"Yes."

"And what did they prognosticate?"

"That you and I would promise Mr. Steingall not to spoil any scheme he may have in mind by interfering at an inopportune moment."

"I suppose I ought to feel crushed, but I don't," said Devar.

"My dear fellow, if it hadn't been for you and your loyal championship at the right moment, I might easily have been in jail as an accomplice of the unknown scoundrels who killed Mr. Hunter."

"That's the right kind of remark," broke in the detective. "I think I'll offer each of you a post in the Bureau after this business is ended."

"Give me a pointer on one matter," said Devar. "You spoke of Schmidt's clients. Who are they?"

He whistled softly when he heard the names of Valletort and Vassilan and de Courtois.

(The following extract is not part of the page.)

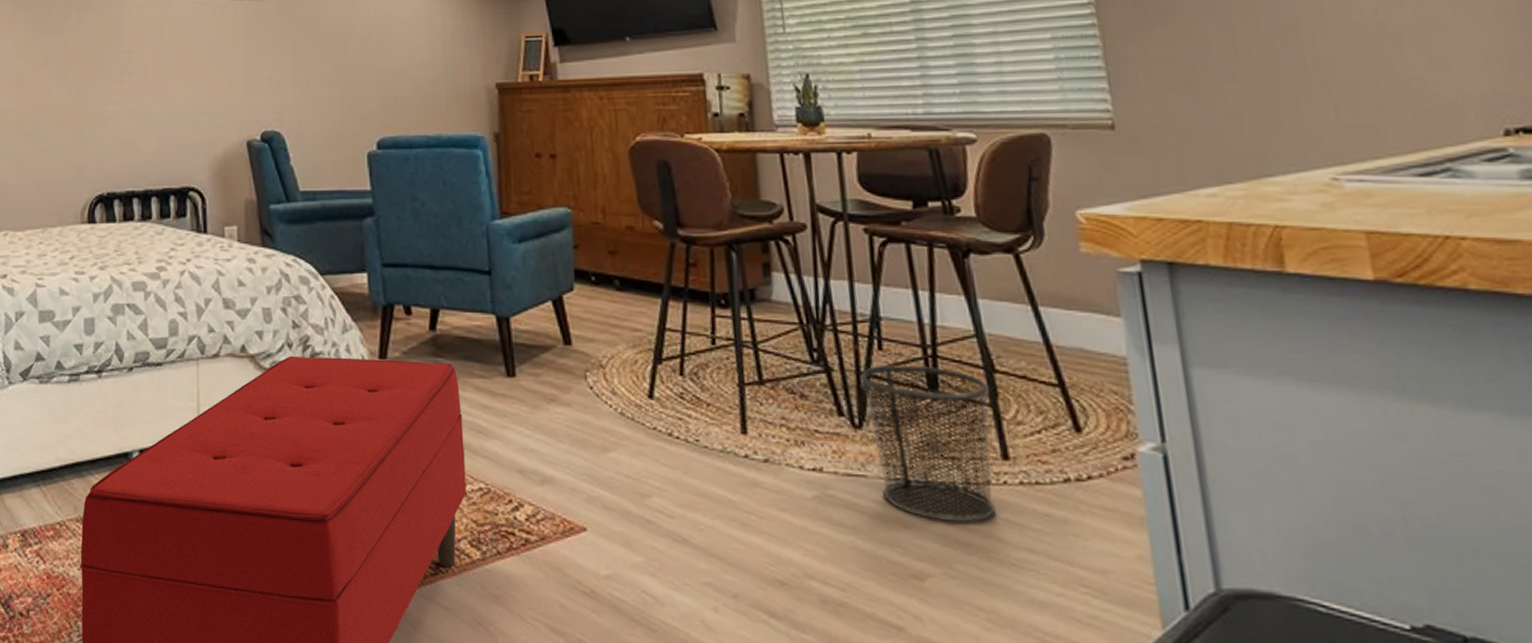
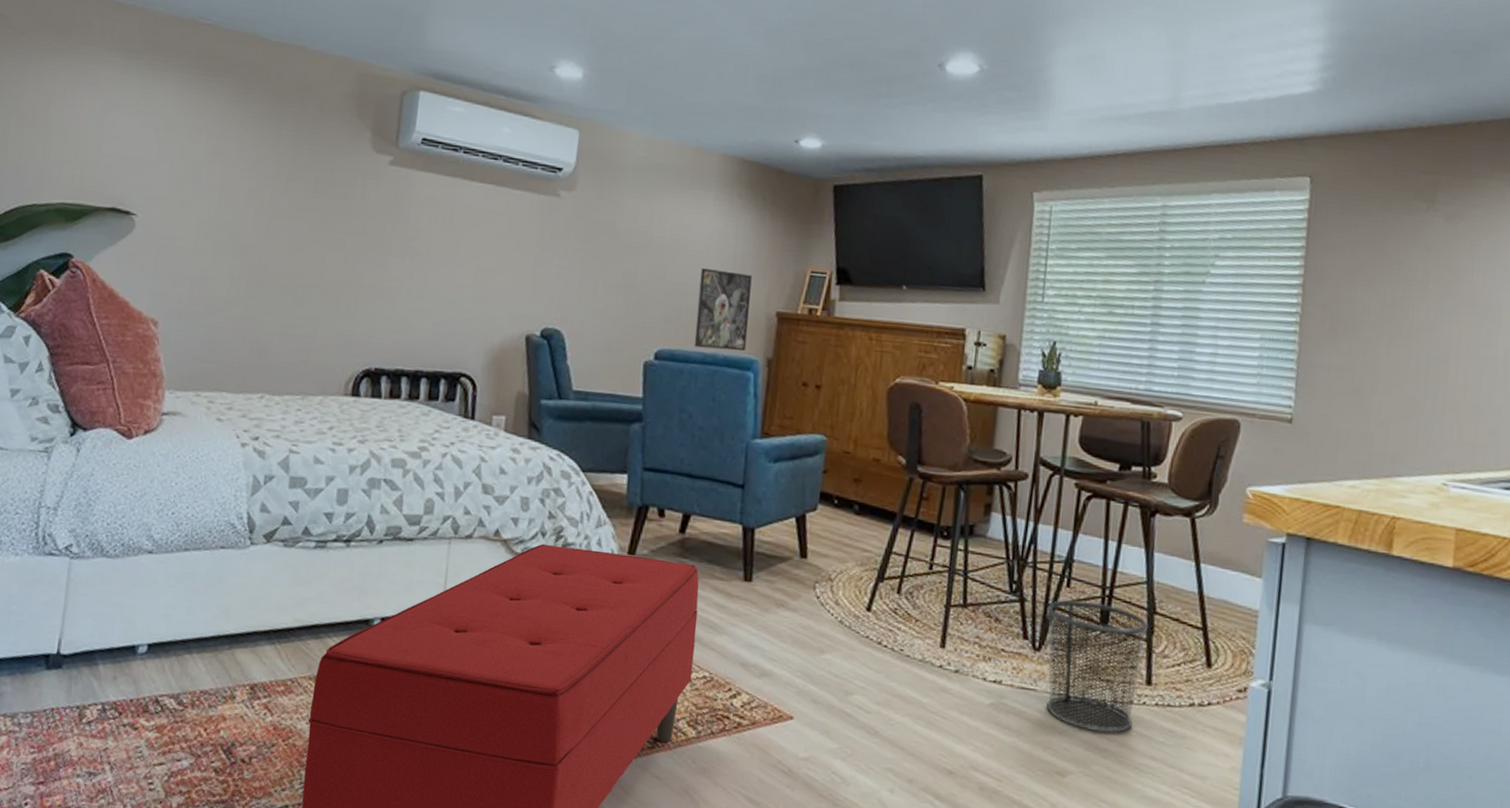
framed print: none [412,48,470,131] -> present [694,267,752,351]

"Up to the neck in it again!" he crowed. "Oh, it's me that is the happy youth because I blew in to New York at the right time yesterday."

Otto Schmidt's office was in Madison Square, perched high above the clatter of 23d Street. The windows of the lawyer's private sanctum commanded magnificent views of the city to south and west, and in that marvelously clear air the Statue of Liberty seemed to be little more than a mile away, while the villas of Montclair and houses on other heights in the neighboring State were distinctly visible.